Fire Safety Bill sets out resi responsibilities
The government has published a Fire Safety Bill that will put a legal requirement on residential building owners to inspect cladding and fire doors.
The Bill was introduced by the Home Office to parliament last week. If passed, it will amend the Regulatory Reform (Fire Safety) Order 2005 to clarify that dutyholders for blocks of flats must “manage and reduce the risk of fire” posed by the building’s structure and external walls (including anything attached to them such as windows, cladding, and balconies), as well as all doors between flats and common parts.
The amendments to the legislation will apply to England and Wales and will allow fire and rescue services to take enforcement action and hold building owners to account if they don’t comply.

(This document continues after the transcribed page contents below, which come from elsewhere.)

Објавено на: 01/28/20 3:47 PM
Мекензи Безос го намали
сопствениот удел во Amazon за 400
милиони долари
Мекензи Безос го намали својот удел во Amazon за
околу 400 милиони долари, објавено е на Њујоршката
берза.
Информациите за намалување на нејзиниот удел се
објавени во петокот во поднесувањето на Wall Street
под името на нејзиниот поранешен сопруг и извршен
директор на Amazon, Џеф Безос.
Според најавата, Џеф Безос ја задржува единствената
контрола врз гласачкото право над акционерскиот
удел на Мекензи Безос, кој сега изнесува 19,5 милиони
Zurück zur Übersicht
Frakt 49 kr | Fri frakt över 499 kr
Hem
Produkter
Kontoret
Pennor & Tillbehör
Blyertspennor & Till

The government said the bill would provide a foundation for secondary legislation to take forward recommendations from the Grenfell Tower Inquiry phase one report, which stated that building owners and managers of high-rise and multi-occupied residential buildings should be responsible for a number of areas including:
- regular inspections of lifts and the reporting of results to the local fire and rescue services
- ensuring evacuation plans are reviewed and regularly updated and personal evacuation plans are in place for residents whose ability to evacuate may be compromised
- ensuring fire safety instructions are provided to residents in a form that they can reasonably be expected to understand
- ensuring individual flat entrance doors, where the external walls of the building have unsafe cladding, comply with current standards.

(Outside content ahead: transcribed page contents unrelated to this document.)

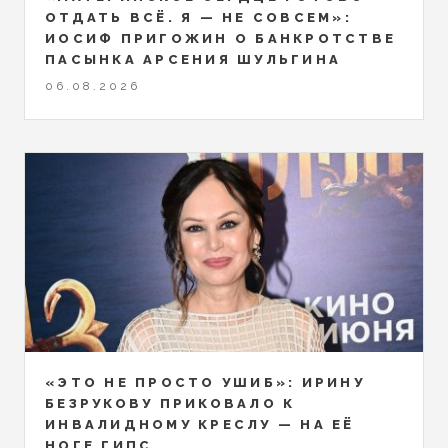
ОТДАТЬ ВСЁ. Я — НЕ СОВСЕМ»:
ИОСИФ ПРИГОЖИН О БАНКРОТСТВЕ
ПАСЫНКА АРСЕНИЯ ШУЛЬГИНА
06.08.2026
«ЭТО НЕ ПРОСТО УШИБ»: ИРИНУ
БЕЗРУКОВУ ПРИКОВАЛО К
ИНВАЛИДНОМУ КРЕСЛУ — НА ЕЁ
НОГЕ ГИПС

The bill will also give the secretary of state for housing, communities and local government the powers to amend the list of qualifying premises that fall within the scope of the Fire Safety Order by way of secondary legislation, enabling the government to respond to developments in the design and construction of buildings.
Minister for security James Brokenshire said: “We remain committed to implementing the recommendations made following phase one of the Grenfell Tower Inquiry, and the government has already made major reforms to building safety.
“Today’s bill will help bring about meaningful change to improving building safety.”
Chair of the National Fire Chiefs Council Roy Wilsher added: “I am pleased to see the announcement of the new Fire Safety Bill. We have been calling for additional powers since 2017 and these changes should contribute to the public feeling safer in their homes.
“We look forward to seeing additional supportive measures to assist fire and rescue services, identify different types of cladding and take appropriate measures.”